Reticulocyte test results display the absolute number of cells per unit volume of blood and the percentage of the total number of red blood cells. Normally, in female patients, the reticulocyte level ranges from 17*109 to 63.8*109 cells/l, in male patients – from 23*109 to 70*109 cells/l. The proportion of cells of this type in the total number of red blood cells changes with age:

  • from birth to 2 weeks – from 0.15 to 1.5%;
  • from 2 weeks to 1 month – from 0.45 to 1.4%;
  • from 2 to 6 months – from 0.25 to 0.9%;
  • from 6 months to 2 years – from 0.2 to 1%;
  • from 2 to 6 years – from 0.2 to 0.7%;
  • from 6 to 12 years – from 0.2 to 1.3%;
  • from 12 to 18 years old - from 0.12 to 2.05% for girls, from 0.24 to 1.7% for boys;
  • from 18 years of age - from 0.59 to 2.07% for women, from 0.67 to 1.92% for men.

A physiological increase in the level of reticulocytes in the blood occurs during oxygen starvation caused by ascent to a high altitude or descent under water, prolonged stay in an unventilated room, smoking, or drinking alcohol. In addition, an increase in the concentration of these cells is sometimes detected in pregnant women and is considered as a normal variant.

Level up

The cause of an increase in the level of reticulocytes in the blood may be bleeding. The concentration of red blood cells decreases; in order to restore it, the bone marrow increases the production of their precursors. In acute bleeding, the number of reticulocytes increases on the 3rd or 4th day; in chronic bleeding, it remains persistently elevated all the time. In diseases accompanied by hemolysis (destruction of red blood cells), the reticulocyte count is significantly higher than normal, sometimes the deviations reach 300%. The most common pathologies of this group are hereditary defects of erythrocytes, their autoimmune destruction, and toxic damage due to malaria. Other reasons for increased reticulocyte levels may be polycythemia, inflammatory processes, bone marrow cancer or the spread of metastases into it, restoration of bone marrow function after radiation and chemotherapy. In the treatment of anemia, normalization of reticulocyte concentration indicates the success of therapeutic measures.

Level reduction

The cause of a decrease in the level of reticulocytes in the blood may be anemia caused by a deficiency of iron, vitamin B12 or folic acid. In such cases, the production of blood cells is reduced due to a lack of “building material”. Another reason for a decrease in the level of reticulocytes is anemia that develops against the background of bone marrow damage or suppression of its functions. Changes of this type are determined by alcohol intoxication, decreased activity of the thyroid gland, chronic infections, autoimmune pathologies, kidney diseases, exposure to toxic substances, including medications, and radiation.
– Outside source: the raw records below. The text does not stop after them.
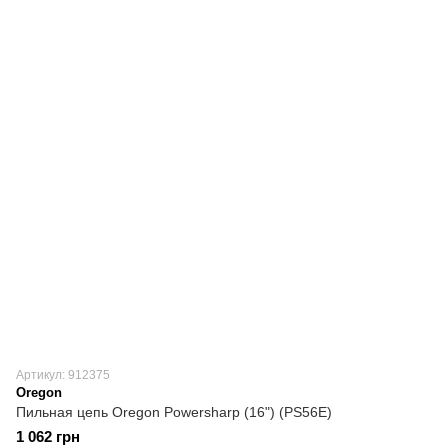
Артикул: 912375
Oregon
Пильная цепь Oregon Powersharp (16") (PS56E)
1 062 грн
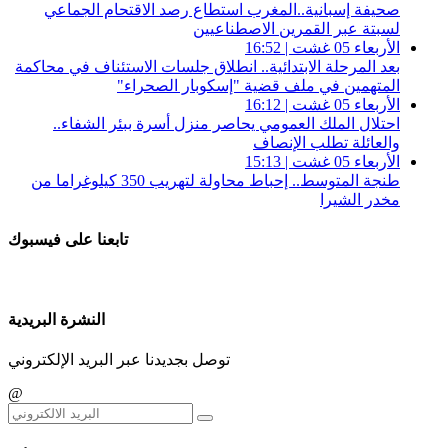
صحيفة إسبانية..المغرب استطاع رصد الاقتحام الجماعي
لسبتة عبر القمرين الاصطناعيين
الأربعاء 05 غشت | 16:52
بعد المرحلة الابتدائية.. انطلاق جلسات الاستئناف في محاكمة
المتهمين في ملف قضية "إسكوبار الصحراء"
الأربعاء 05 غشت | 16:12
احتلال الملك العمومي يحاصر منزل أسرة ببئر الشفاء..
والعائلة تطلب الإنصاف
الأربعاء 05 غشت | 15:13
طنجة المتوسط.. إحباط محاولة لتهريب 350 كيلوغراما من
مخدر الشيرا
تابعنا على فيسبوك
النشرة البريدية
توصل بجديدنا عبر البريد الإلكتروني
@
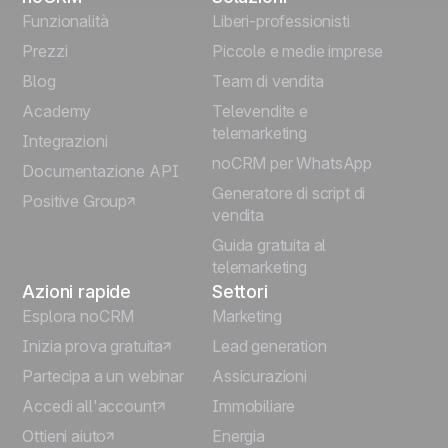
English
Funzionalità
Liberi-professionisti
Prezzi
Piccole e medie imprese
Français
Blog
Team di vendita
Español
Academy
Televendite e
telemarketing
Integrazioni
Português
noCRM per WhatsApp
Documentazione API
Generatore di script di
Positive Group
Deutsch
vendita
Guida gratuita al
telemarketing
Azioni rapide
Settori
Esplora noCRM
Marketing
Inizia prova gratuita
Lead generation
Partecipa a un webinar
Assicurazioni
Accedi all'account
Immobiliare
Ottieni aiuto
Energia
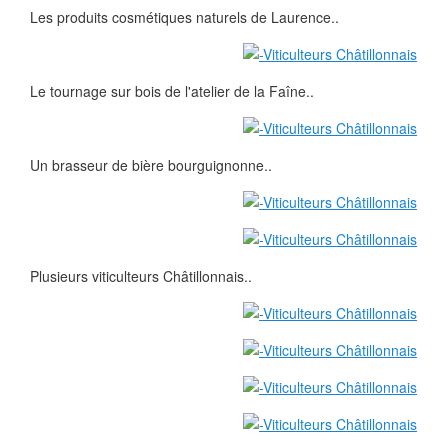
Les produits cosmétiques naturels de Laurence..
Le tournage sur bois de l'atelier de la Faîne..
Un brasseur de bière bourguignonne..
Plusieurs viticulteurs Châtillonnais..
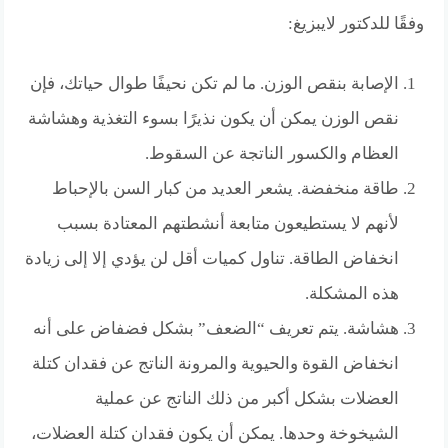
وفقًا للدكتور لايبزيغ:
الإصابة بنقص الوزن. ما لم تكن نحيفًا طوال حياتك، فإن
نقص الوزن يمكن أن يكون نذيرًا بسوء التغذية وهشاشة
العظام والكسور الناتجة عن السقوط.
طاقة منخفضة. يشعر العديد من كبار السن بالإحباط
لأنهم لا يستطيعون متابعة أنشطتهم المعتادة بسبب
انخفاض الطاقة. تناول كميات أقل لن يؤدي إلا إلى زيادة
هذه المشكلة.
هشاشة. يتم تعريف “الضعف” بشكل فضفاض على أنه
انخفاض القوة والحيوية والمرونة الناتج عن فقدان كتلة
العضلات بشكل أكبر من ذلك الناتج عن عملية
الشيخوخة وحدها. يمكن أن يكون فقدان كتلة العضلات،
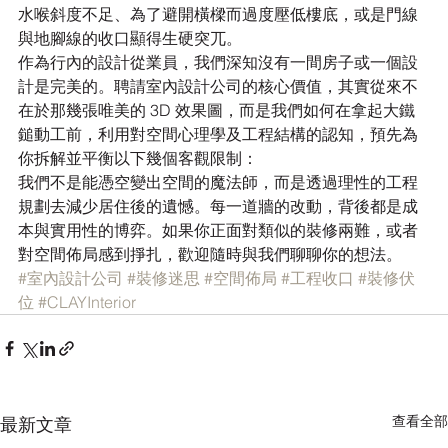
水喉斜度不足、為了避開橫樑而過度壓低樓底，或是門線
與地腳線的收口顯得生硬突兀。
作為行內的設計從業員，我們深知沒有一間房子或一個設
計是完美的。聘請室內設計公司的核心價值，其實從來不
在於那幾張唯美的 3D 效果圖，而是我們如何在拿起大鐵
鎚動工前，利用對空間心理學及工程結構的認知，預先為
你拆解並平衡以下幾個客觀限制：
我們不是能憑空變出空間的魔法師，而是透過理性的工程
規劃去減少居住後的遺憾。每一道牆的改動，背後都是成
本與實用性的博弈。如果你正面對類似的裝修兩難，或者
對空間佈局感到掙扎，歡迎隨時與我們聊聊你的想法。
#室內設計公司
#裝修迷思
#空間佈局
#工程收口
#裝修伏
位
#CLAYInterior
查看全部
最新文章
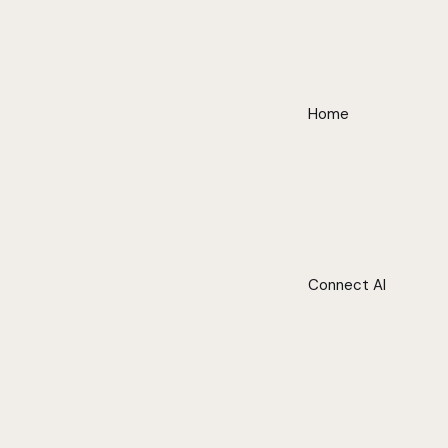
Home
Connect AI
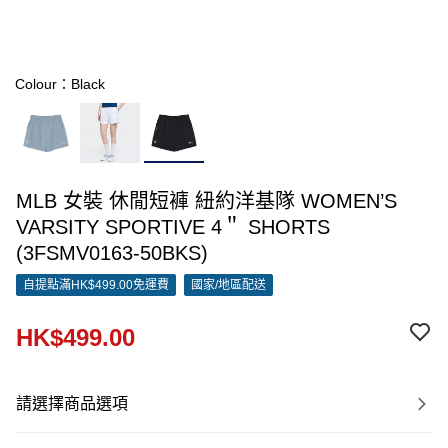
Colour：Black
MLB 女裝 休閒短褲 紐約洋基隊 WOMEN’S
VARSITY SPORTIVE 4＂ SHORTS
(3FSMV0163-50BKS)
自提點滿HK$499.00免運費
國家/地區配送
HK$499.00
請選擇商品選項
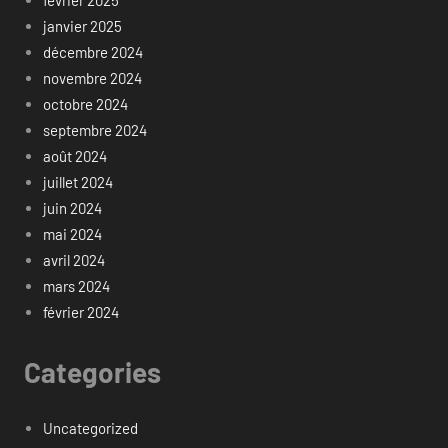
février 2025
janvier 2025
décembre 2024
novembre 2024
octobre 2024
septembre 2024
août 2024
juillet 2024
juin 2024
mai 2024
avril 2024
mars 2024
février 2024
Categories
Uncategorized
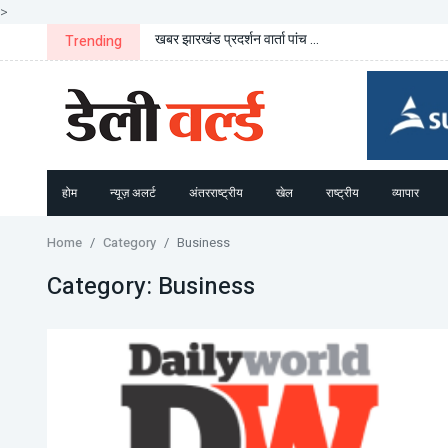
>
खबर झारखंड प्रदर्शन वार्ता पांच ...
Trending
होम
न्यूज़ अलर्ट
अंतरराष्ट्रीय
खेल
राष्ट्रीय
व्यापार
Home
Category
Business
Category:
Business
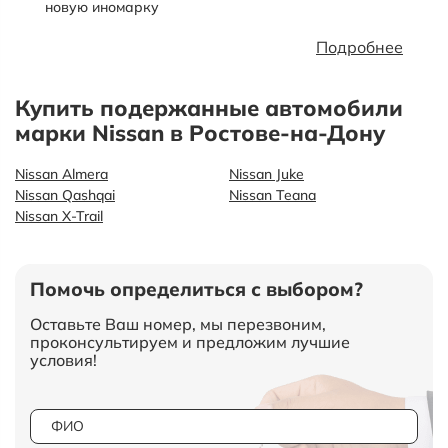
новую иномарку
Подробнее
Купить подержанные автомобили
марки Nissan в Ростове-на-Дону
Nissan Almera
Nissan Juke
Nissan Qashqai
Nissan Teana
Nissan X-Trail
Помочь определиться с выбором?
Оставьте Ваш номер, мы перезвоним,
проконсультируем и предложим лучшие
условия!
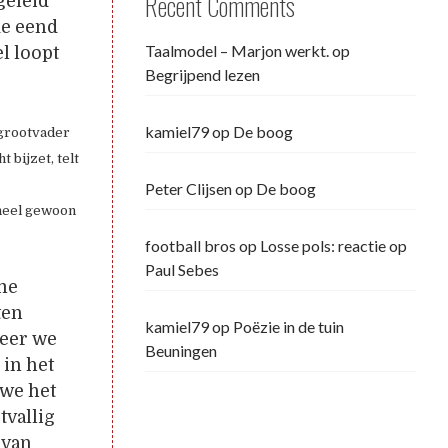
Recent Comments
geleid
de eend
Taalmodel – Marjon werkt.
op
l loopt
Begrijpend lezen
kamiel79
op
De boog
rgrootvader
 bijzet, telt
Peter Clijsen
op
De boog
k heel gewoon
football bros
op
Losse pols: reactie op
Paul Sebes
ame
ten
kamiel79
op
Poëzie in de tuin
neer we
Beuningen
 in het
 we het
tvallig
 van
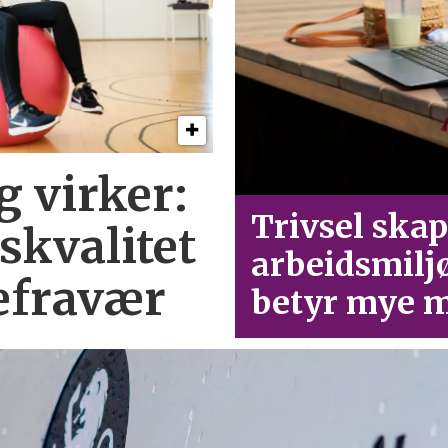
g virker:
Trivsel skap
skvalitet
arbeid­smilj
efravær
betyr mye m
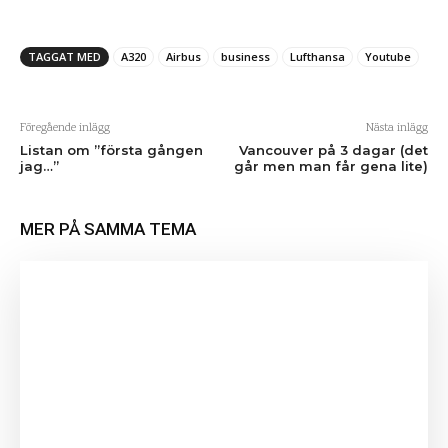
TAGGAT MED
A320
Airbus
business
Lufthansa
Youtube
Föregående inlägg
Nästa inlägg
Listan om ”första gången
Vancouver på 3 dagar (det
jag…”
går men man får gena lite)
MER PÅ SAMMA TEMA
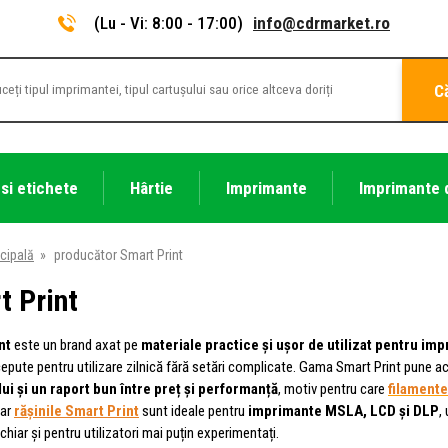
(Lu - Vi: 8:00 - 17:00)
info@cdrmarket.ro
C
 si etichete
Hârtie
Imprimante
Imprimante 
cipală
»
producător Smart Print
t Print
nt
este un brand axat pe
materiale practice și ușor de utilizat pentru im
pute pentru utilizare zilnică fără setări complicate. Gama Smart Print pune 
ui și un raport bun între preț și performanță
, motiv pentru care
filamente
iar
rășinile Smart Print
sunt ideale pentru
imprimante MSLA, LCD și DLP
,
hiar și pentru utilizatori mai puțin experimentați.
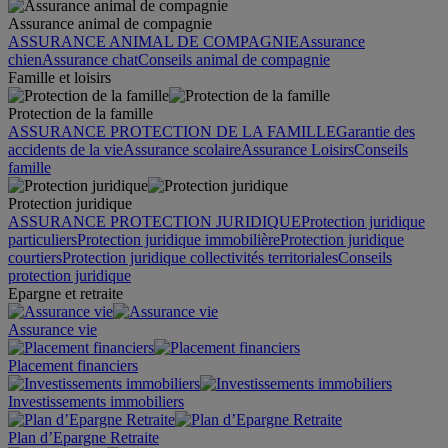
Assurance animal de compagnie
ASSURANCE ANIMAL DE COMPAGNIE
Assurance
chien
Assurance chat
Conseils animal de compagnie
Famille et loisirs
Protection de la famille
ASSURANCE PROTECTION DE LA FAMILLE
Garantie des
accidents de la vie
Assurance scolaire
Assurance Loisirs
Conseils
famille
Protection juridique
ASSURANCE PROTECTION JURIDIQUE
Protection juridique
particuliers
Protection juridique immobilière
Protection juridique
courtiers
Protection juridique collectivités territoriales
Conseils
protection juridique
Epargne et retraite
Assurance vie
Placement financiers
Investissements immobiliers
Plan d’Epargne Retraite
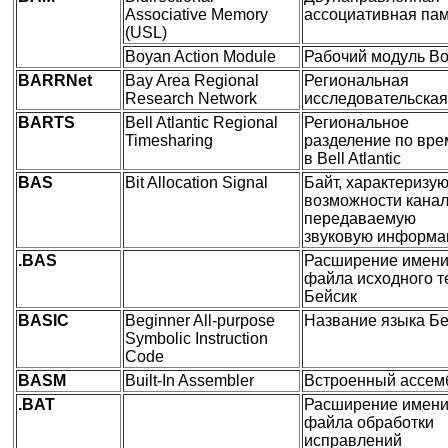
Associative Memory
ассоциативная па
(USL)
Boyan Action Module
Рабочий модуль B
BARRNet
Bay Area Regional
Региональная
Research Network
исследовательская
BARTS
Bell Atlantic Regional
Региональное
Timesharing
разделение по вр
в Bell Atlantic
BAS
Bit Allocation Signal
Байт, характеризу
возможности канал
передаваемую
звуковую информ
.BAS
Расширение имен
файла исходного т
Бейсик
BASIC
Beginner All-purpose
Название языка Б
Symbolic Instruction
Code
BASM
Built-In Assembler
Встроенный ассем
.BAT
Расширение имен
файла обработки
исправлений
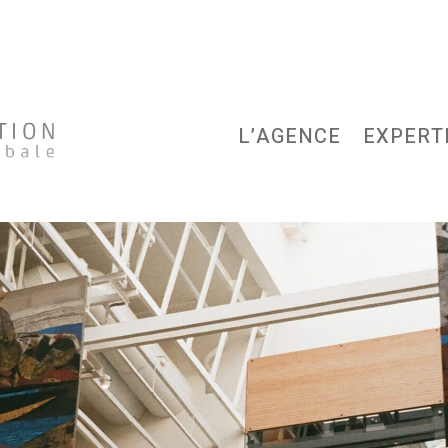
L’AGENCE
EXPERT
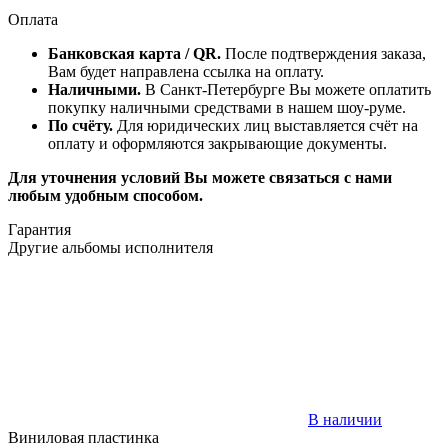
Оплата
Банковская карта / QR.
После подтверждения заказа,
Вам будет направлена ссылка на оплату.
Наличными.
В Санкт-Петербурге Вы можете оплатить
покупку наличными средствами в нашем шоу-руме.
По счёту.
Для юридических лиц выставляется счёт на
оплату и оформляются закрывающие документы.
Для уточнения условий Вы можете связаться с нами
любым удобным способом.
Гарантия
Другие альбомы исполнителя
В наличии
Виниловая пластинка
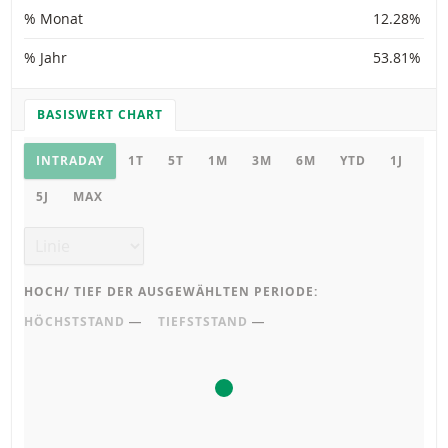
% Monat
12.28%
% Jahr
53.81%
BASISWERT CHART
CHART EINSTELLUNGEN
Basiswert Chart
INTRADAY
1T
5T
1M
3M
6M
YTD
1J
5J
MAX
Chart Typ
HOCH/ TIEF DER AUSGEWÄHLTEN PERIODE:
HÖCHSTSTAND
―
TIEFSTSTAND
―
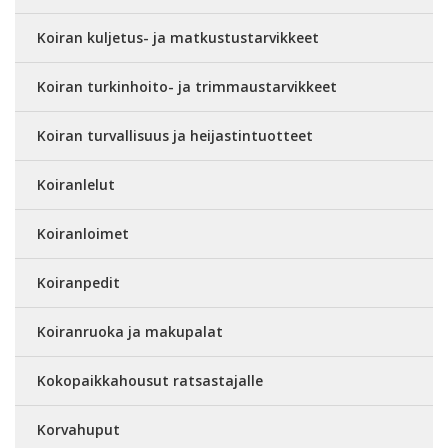
Koiran kuljetus- ja matkustustarvikkeet
Koiran turkinhoito- ja trimmaustarvikkeet
Koiran turvallisuus ja heijastintuotteet
Koiranlelut
Koiranloimet
Koiranpedit
Koiranruoka ja makupalat
Kokopaikkahousut ratsastajalle
Korvahuput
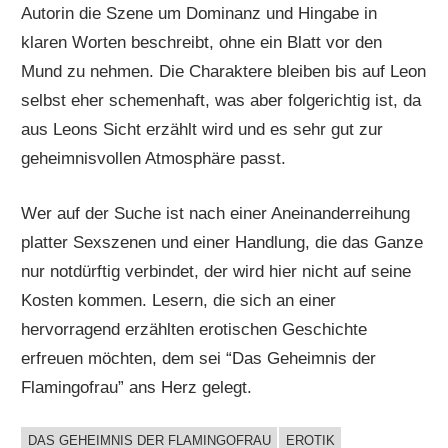
Autorin die Szene um Dominanz und Hingabe in
klaren Worten beschreibt, ohne ein Blatt vor den
Mund zu nehmen. Die Charaktere bleiben bis auf Leon
selbst eher schemenhaft, was aber folgerichtig ist, da
aus Leons Sicht erzählt wird und es sehr gut zur
geheimnisvollen Atmosphäre passt.
Wer auf der Suche ist nach einer Aneinanderreihung
platter Sexszenen und einer Handlung, die das Ganze
nur notdürftig verbindet, der wird hier nicht auf seine
Kosten kommen. Lesern, die sich an einer
hervorragend erzählten erotischen Geschichte
erfreuen möchten, dem sei “Das Geheimnis der
Flamingofrau” ans Herz gelegt.
DAS GEHEIMNIS DER FLAMINGOFRAU
EROTIK
BUCHIGES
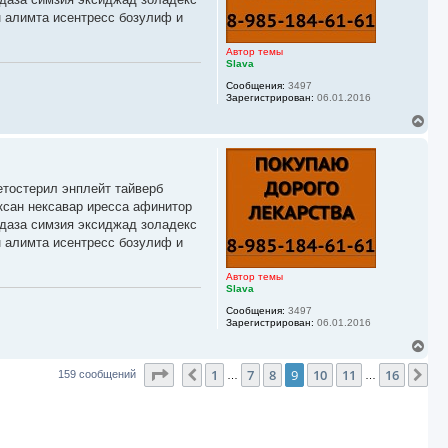
я
н алимта исентресс бозулиф и
к
н
а
Автор темы
ч
Slava
а
Сообщения:
3497
л
Зарегистрирован:
06.01.2016
у
В
е
р
н
у
етостерил энплейт тайверб
т
ь
ксан нексавар иресса афинитор
с
йдаза симзия эксиджад золадекс
я
н алимта исентресс бозулиф и
к
н
а
Автор темы
ч
Slava
а
Сообщения:
3497
л
Зарегистрирован:
06.01.2016
у
В
е
Страница
9
из
16
1
7
8
9
10
11
16
р
Пред.
Сл
159 сообщений
…
…
н
у
т
ь
с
Treatment of abnormalities

In clinical practice, a reticulocyte test is most often prescribed after a general blood test when red blood cells and hemoglobin levels decrease. The reticulocyte level allows you to evaluate bone marrow function, red blood cell synthesis, determine the type of anemia, and monitor the effectiveness of its treatment. If the results of the study deviate from normal, you should seek advice from your attending physician - general practitioner, pediatrician, hematologist, or surgeon. To prevent the influence of physiological factors on the number of reticulocytes, it is necessary to exclude situations that cause oxygen starvation - ascents to heights or descents under water, prolonged stay in a polluted or stuffy room, smoking, drinking alcohol.